* [WHAT IS REQUIRED]: Repeat exactly, and only, the lines of the entries below from the one with "76 92 61 24Z" through the one with "M1398 226 1432 377 1298 408 1281 334Z", both ends included.

(Beginning of DATASET)

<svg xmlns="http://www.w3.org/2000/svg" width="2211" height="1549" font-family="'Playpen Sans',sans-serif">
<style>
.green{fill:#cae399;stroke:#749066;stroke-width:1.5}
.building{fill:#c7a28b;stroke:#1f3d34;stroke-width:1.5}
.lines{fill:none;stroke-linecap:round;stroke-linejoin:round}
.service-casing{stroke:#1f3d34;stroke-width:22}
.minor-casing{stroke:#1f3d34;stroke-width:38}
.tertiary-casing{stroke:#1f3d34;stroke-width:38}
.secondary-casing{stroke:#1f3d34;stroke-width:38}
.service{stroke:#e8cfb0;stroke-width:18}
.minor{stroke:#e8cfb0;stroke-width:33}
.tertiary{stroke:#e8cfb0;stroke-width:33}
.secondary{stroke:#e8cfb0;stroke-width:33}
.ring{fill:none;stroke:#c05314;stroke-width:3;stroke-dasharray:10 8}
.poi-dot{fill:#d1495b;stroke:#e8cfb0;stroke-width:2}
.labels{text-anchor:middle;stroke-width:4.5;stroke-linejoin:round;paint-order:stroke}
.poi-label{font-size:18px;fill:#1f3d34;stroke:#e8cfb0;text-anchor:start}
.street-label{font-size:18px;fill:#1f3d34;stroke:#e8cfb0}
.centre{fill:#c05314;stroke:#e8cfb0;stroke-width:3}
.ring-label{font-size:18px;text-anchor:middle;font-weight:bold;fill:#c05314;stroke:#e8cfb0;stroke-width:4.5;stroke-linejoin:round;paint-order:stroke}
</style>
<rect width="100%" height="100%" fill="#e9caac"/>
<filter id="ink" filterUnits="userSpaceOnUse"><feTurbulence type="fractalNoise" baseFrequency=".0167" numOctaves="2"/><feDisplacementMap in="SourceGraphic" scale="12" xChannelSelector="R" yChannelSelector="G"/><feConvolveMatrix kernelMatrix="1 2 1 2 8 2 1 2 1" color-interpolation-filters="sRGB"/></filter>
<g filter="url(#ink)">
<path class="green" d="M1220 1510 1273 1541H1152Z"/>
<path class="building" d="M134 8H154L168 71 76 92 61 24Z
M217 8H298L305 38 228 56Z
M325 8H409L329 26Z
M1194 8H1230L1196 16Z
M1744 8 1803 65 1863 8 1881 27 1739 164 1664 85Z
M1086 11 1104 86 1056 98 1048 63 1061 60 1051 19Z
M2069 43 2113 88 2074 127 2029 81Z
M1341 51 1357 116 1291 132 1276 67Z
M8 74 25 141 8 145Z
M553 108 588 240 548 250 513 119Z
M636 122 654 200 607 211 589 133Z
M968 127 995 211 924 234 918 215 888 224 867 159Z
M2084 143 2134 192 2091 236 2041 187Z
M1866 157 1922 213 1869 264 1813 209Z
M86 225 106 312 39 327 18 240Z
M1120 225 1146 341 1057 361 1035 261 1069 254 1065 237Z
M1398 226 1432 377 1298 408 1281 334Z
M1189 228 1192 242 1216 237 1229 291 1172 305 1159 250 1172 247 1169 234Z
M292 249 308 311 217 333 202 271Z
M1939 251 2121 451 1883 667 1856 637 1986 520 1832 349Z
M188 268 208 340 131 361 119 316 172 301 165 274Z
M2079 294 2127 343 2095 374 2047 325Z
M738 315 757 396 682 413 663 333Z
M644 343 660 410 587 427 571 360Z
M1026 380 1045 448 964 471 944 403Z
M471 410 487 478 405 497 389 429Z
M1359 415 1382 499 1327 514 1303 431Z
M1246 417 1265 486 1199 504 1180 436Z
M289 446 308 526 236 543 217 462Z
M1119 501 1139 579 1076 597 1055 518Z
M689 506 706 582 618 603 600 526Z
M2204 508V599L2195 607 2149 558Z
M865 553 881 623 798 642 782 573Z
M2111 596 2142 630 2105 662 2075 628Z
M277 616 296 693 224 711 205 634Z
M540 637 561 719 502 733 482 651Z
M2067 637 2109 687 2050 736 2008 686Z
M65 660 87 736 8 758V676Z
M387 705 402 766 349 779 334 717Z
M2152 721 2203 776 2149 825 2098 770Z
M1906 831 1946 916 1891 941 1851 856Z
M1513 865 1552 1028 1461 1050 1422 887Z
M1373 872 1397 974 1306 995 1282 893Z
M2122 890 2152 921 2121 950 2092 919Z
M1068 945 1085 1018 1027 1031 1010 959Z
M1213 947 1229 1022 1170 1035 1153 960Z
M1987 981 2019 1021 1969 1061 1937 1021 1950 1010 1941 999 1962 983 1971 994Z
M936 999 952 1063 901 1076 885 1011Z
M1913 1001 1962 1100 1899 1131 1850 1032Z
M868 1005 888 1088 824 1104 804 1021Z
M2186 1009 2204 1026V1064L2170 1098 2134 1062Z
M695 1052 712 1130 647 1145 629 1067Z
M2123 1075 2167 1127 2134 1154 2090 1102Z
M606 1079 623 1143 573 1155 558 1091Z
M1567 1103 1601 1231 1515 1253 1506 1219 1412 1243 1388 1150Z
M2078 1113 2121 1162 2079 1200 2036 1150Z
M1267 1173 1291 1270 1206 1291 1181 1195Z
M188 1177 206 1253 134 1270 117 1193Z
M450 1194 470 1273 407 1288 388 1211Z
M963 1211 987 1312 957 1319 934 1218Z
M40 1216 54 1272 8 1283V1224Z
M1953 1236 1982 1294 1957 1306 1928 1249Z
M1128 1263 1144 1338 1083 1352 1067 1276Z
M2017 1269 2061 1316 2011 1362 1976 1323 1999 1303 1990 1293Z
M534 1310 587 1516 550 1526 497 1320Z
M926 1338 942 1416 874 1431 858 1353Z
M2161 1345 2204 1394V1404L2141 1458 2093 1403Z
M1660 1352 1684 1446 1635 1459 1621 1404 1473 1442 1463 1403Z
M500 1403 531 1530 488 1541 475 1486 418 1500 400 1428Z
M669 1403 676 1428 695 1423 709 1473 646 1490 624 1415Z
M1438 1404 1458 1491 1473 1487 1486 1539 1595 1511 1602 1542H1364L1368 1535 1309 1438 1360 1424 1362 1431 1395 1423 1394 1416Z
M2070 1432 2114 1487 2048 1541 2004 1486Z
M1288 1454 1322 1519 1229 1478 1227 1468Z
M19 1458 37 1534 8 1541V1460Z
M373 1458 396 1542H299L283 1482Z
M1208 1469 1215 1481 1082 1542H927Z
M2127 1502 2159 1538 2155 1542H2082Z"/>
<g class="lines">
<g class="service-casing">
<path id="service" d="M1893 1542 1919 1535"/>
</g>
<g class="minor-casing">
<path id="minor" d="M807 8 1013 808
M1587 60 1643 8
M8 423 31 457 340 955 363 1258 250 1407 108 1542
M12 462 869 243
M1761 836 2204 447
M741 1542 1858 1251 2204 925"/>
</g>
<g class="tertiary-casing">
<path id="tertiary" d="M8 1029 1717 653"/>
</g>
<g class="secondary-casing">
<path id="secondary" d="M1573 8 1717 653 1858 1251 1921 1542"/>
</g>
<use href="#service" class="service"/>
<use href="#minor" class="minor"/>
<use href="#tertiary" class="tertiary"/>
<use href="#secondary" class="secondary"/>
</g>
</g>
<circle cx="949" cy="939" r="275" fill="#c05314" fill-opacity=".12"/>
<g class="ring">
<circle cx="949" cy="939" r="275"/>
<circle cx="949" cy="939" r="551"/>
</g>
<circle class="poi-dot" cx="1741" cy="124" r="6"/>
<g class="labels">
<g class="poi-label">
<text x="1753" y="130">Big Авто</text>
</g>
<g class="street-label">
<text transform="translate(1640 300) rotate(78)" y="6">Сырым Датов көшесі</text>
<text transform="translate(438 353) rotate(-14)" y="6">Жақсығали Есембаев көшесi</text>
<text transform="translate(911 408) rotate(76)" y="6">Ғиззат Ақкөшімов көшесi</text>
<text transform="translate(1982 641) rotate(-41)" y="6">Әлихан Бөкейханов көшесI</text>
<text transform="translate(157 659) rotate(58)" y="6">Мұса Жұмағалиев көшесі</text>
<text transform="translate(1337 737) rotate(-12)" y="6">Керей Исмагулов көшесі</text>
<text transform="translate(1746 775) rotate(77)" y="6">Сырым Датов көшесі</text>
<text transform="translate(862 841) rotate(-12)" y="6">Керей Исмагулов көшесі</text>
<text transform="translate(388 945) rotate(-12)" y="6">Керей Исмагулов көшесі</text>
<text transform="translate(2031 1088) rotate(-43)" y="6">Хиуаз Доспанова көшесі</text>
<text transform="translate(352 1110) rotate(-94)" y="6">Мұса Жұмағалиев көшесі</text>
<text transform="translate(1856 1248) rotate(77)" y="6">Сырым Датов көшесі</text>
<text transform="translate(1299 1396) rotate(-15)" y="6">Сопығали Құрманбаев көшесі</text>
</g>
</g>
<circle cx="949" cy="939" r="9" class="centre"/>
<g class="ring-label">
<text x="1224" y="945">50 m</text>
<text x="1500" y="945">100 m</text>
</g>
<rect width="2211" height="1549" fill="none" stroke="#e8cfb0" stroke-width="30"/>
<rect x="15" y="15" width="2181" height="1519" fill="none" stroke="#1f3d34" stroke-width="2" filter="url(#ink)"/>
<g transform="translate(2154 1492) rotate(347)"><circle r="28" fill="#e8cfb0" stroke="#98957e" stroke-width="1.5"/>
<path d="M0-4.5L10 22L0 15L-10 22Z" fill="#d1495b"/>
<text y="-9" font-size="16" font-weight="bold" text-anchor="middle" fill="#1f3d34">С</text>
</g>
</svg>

(End of DATASET)

* [RESULT OF THE TASK]:
<path class="building" d="M134 8H154L168 71 76 92 61 24Z
M217 8H298L305 38 228 56Z
M325 8H409L329 26Z
M1194 8H1230L1196 16Z
M1744 8 1803 65 1863 8 1881 27 1739 164 1664 85Z
M1086 11 1104 86 1056 98 1048 63 1061 60 1051 19Z
M2069 43 2113 88 2074 127 2029 81Z
M1341 51 1357 116 1291 132 1276 67Z
M8 74 25 141 8 145Z
M553 108 588 240 548 250 513 119Z
M636 122 654 200 607 211 589 133Z
M968 127 995 211 924 234 918 215 888 224 867 159Z
M2084 143 2134 192 2091 236 2041 187Z
M1866 157 1922 213 1869 264 1813 209Z
M86 225 106 312 39 327 18 240Z
M1120 225 1146 341 1057 361 1035 261 1069 254 1065 237Z
M1398 226 1432 377 1298 408 1281 334Z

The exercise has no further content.